Nice guys finish last. It may be a cliche, but in Formula 1 it rings true; you’re not going to get to the top without stepping on a few toes.
Daniil Kvyat felt the wrath of Sebastian Vettel following Sunday’s Chinese Grand Prix, with the Ferrari driver accusing the Russian of forcing him into Kimi Raikkonen at the first corner, with Vettel moving wide as Kvyat looked to make a move down the inside.
There is no doubting that Vettel knew his team would be less than impressed that their two cars – who had started on the second row of the grid – had come together so early in the race, let alone at all, and so from the outset Vettel looked to paint Kvyat as the villain (or in this case “mad man”) of the piece.
The pair’s exchange prior to the podium presentation, with Vettel having finished second and Kvyat third, made for interesting viewing.
Kvyat: What happened at the start?
Vettel: You – asking what happened at the start?! If I don’t go left, you crash into us and we all three go out – you are like a torpedo.
Kvyat: That’s racing (laughs). We didn’t crash
Vettel: Not racing If I keep going the same line, we crash.

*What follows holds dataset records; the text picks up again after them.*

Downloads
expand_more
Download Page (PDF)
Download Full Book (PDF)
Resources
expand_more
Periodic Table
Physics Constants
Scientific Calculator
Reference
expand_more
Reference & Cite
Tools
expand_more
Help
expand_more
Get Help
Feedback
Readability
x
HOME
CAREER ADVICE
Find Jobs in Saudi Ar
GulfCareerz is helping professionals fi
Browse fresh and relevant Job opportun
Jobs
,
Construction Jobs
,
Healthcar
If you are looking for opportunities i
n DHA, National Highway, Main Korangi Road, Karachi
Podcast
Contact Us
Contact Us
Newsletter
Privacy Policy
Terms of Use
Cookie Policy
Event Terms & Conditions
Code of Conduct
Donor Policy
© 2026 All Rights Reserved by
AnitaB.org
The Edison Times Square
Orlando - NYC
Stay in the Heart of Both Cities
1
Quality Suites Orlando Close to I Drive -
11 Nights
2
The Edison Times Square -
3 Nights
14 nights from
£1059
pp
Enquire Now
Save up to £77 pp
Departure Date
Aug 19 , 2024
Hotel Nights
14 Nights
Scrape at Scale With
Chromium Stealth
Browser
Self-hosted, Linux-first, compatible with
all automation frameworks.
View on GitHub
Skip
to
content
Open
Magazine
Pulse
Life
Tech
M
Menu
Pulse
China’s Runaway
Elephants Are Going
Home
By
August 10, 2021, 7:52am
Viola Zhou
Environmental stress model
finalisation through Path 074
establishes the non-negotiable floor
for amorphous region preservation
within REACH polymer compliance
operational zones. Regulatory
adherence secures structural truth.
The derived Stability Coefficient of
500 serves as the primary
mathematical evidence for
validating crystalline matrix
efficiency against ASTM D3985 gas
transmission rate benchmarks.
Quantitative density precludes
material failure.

Kvyat: Don’t keep going that line.
Vettel: But there was a car on the left also, that’s why I hit the other car.
Kvyat: I can’t see all three cars, come on, I only have two eyes, I see two cars
Vettel: You’re going to crash if you do things like that.
Kvyat: But we didn’t.
Vettel: It’s racing, but you need to expect when you attack like a crazy that you damage your car. You were lucky this time. I had damage and Kimi had damage.
Kvyat: But I’m on the podium, you’re on the podium, it’s okay
Raikkonen is likely to differ with Kvyat on that last point. However, that the stewards took no action suggests it was nothing more than a racing incident.
It made for enthralling viewing – both on the track and off it, and it also told us a lot about Kvyat.
Kvyat’s third-place finish was his second podium finish since making his F1 debut at the start of last year, and despite showing significant promise, he’s already under pressure at Red Bull.
Max Verstappen is touted as a star of the future (and he certainly has the attitude of one), and with Daniel Ricciardo more secure at Red Bull, Kvyat’s spot is on the line. If he wants to stay with the Austrian team, he will need to produce results, and he may need to tread on a few toes to get them.
All great champions, from Senna to Schumacher to Vettel himself have had that selfish streak that has seen them take risks potentially at the expense of others. Sometimes those gambles pay off like they did for Kvyat on Sunday, sometimes they won’t. The important thing for the 21-year-old is that he won’t be staying at Red Bull for long if he doesn’t roll the dice.